Au Japon, dans les librairies, il y a un rayon un peu particulier, intitulé « nihonjinron ». Littéralement, cela signifie « traité sur les Japonais » : en clair, des thèses sur les particularités des Japonais et de leur culture, écrites (très majoritairement) par des Japonais. Ces livres représentent des milliers de titres parus depuis les années 1960. Ils ressassent tous à peu près les mêmes idées, et sont extrêmement populaires : les « traits de caractères typiquement japonais » qui y sont décrits sont donc connus de presque tout le monde. Et la majeure partie des gens y adhère.
Dans ces livres de regardage de nombril, on apprend donc, par exemple, que la valeur japonaise par excellence est le « wa », l’harmonie : pas de conflit dans la société japonaise ! Les Japonais ont tous un « cœur » japonais, le « kokoro » : ils partagent tous une certaine sensibilité… corollaire : si vous êtes pas Japonais, vous ne les comprendrez pas, laissez tomber.
Ces écrits très sérieux vous apprennent aussi entre autres que si les Occidentaux sont doués pour l’esprit de synthèse, c’est parce qu’en Occident il y a des déserts. Au Japon, il y a des forêts : donc eux, c’est l’esprit d’analyse leur point fort. Autre perle : si les Occidentaux sont agressifs, c’est qu’ils mangent beaucoup de viande… Les Japonais eux mangent du riz, et le riz, c’est mou (enfin surtout le riz japonais) : d’où la culture du consensus et des rapports plus doux entre les gens.

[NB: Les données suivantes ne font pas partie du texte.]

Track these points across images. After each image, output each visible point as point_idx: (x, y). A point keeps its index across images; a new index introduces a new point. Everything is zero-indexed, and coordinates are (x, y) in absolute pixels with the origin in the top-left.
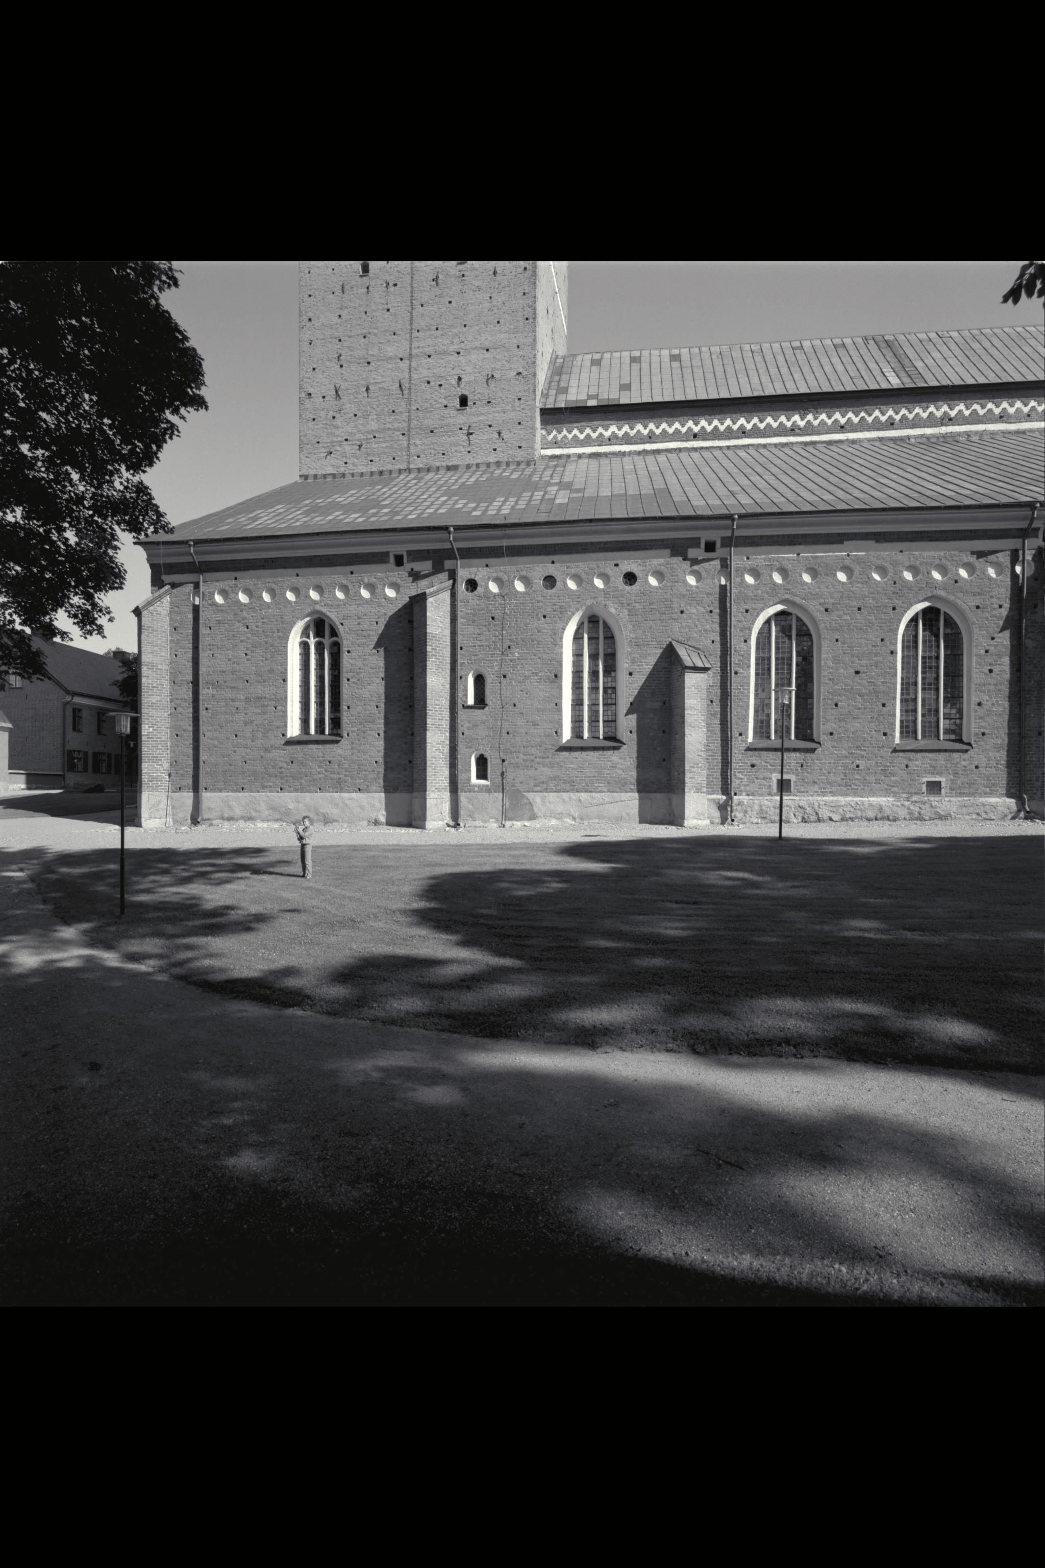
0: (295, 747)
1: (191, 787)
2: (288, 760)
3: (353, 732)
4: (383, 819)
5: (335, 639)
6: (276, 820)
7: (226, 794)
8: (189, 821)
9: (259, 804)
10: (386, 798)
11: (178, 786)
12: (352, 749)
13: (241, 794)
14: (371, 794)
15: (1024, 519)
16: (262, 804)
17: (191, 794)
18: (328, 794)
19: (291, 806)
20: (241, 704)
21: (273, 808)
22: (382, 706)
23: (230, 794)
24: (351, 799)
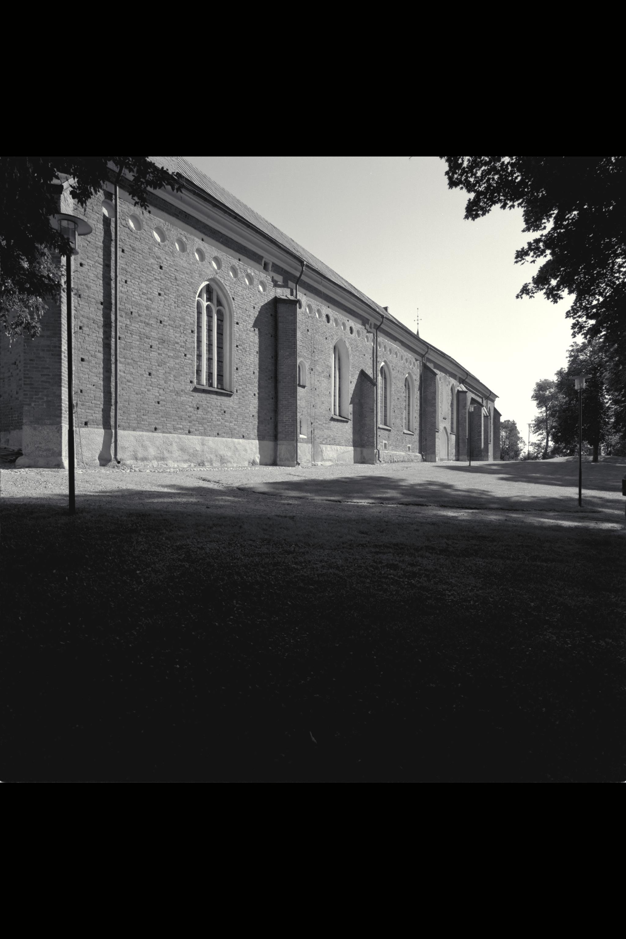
0: (200, 394)
1: (101, 422)
2: (195, 406)
3: (240, 389)
4: (258, 461)
5: (220, 308)
6: (185, 461)
7: (141, 433)
8: (97, 461)
9: (171, 444)
10: (260, 444)
11: (84, 420)
12: (239, 403)
13: (155, 434)
14: (250, 441)
15: (424, 350)
16: (174, 445)
17: (102, 431)
18: (224, 439)
19: (198, 448)
20: (155, 343)
21: (182, 449)
22: (257, 373)
23: (144, 433)
24: (239, 443)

Évidemment, ça sent le gros cliché à plein nez. Et c’est souvent teinté de nationalisme. C’est là que les problèmes commencent.
Car dans cette logique, les Japonais sont complètement différents du reste du monde. Différents, c’est-à-dire, pour beaucoup d’auteurs de nihonjinron : ils sont meilleurs.
Alors bon, on peut se dire que c’est pas pour autant que tous les Japonais croient dur comme fer à toutes les généralités qu’on peut trouver dans ces bouquins. D’ailleurs, ma coloc nie en bloc l’existence de tout ça : « Nihonjinron ? Jamais entendu parler ! ».
La semaine dernière en cours de japonais, notre prof nous a fait lire un texte de toute beauté dans le genre. L’auteur, apparemment très connu, y décrit quelques formules de politesse japonaise un peu difficiles à comprendre pour les étrangers… jusque là tout va bien. Puis il embraye d’un coup sur : « les Américains, quand ils cassent un verre, ils ne disent pas « j’ai cassé un verre » mais « le verre s’est cassé ». Comme si le verre s’était cassé tout seul. D’ailleurs j’ai demandé à des Européens et des Australiens et même des Chinois, ils disent pareil. Nous, Japonais, nous disons « j’ai cassé le verre », car nous assumons nos responsabilités. Nous reconnaissons nos torts quand nous cassons quelque chose. Peut-être qu’il n’y a que les Japonais au monde qui disent comme ça. N’est-ce pas merveilleux ? Je pense que c’est là la vertu des Japonais. » (propos abrégés mais ce sont bien ces mots qui sont employés).
Passons sur le fait que c’est faux et qu’en français, en anglais et sûrement dans les autres langues aussi, il est tout à fait naturel aussi de dire « j’ai cassé un verre ».
Subtil, le jugement de valeur déguisé en leçon de grammaire ! Avec l’emploi du mot « vertu » et l’idée « il n’y a que les Japonais qui ont ce sens de responsabilité », ça fait un peu peur.
Cela dit, si mon prof nous a fait lire ce texte, c’était pour avoir nos avis (moi française et les autres élèves, russes et philippines) car il se doutait qu’on ne serait pas d’accord. Les gens n’avalent pas toutes ces idées prémâchées comme ça, en fin de compte. Enfin, au moins ceux qui ont l’habitude de travailler avec des étrangers.
Le truc, c’est que ce texte était sur le programme d’examen d’entrée d’un collège en 2005…
A ce rythme-là, les préjugés contre les étrangers ne sont pas près de disparaître au Japon.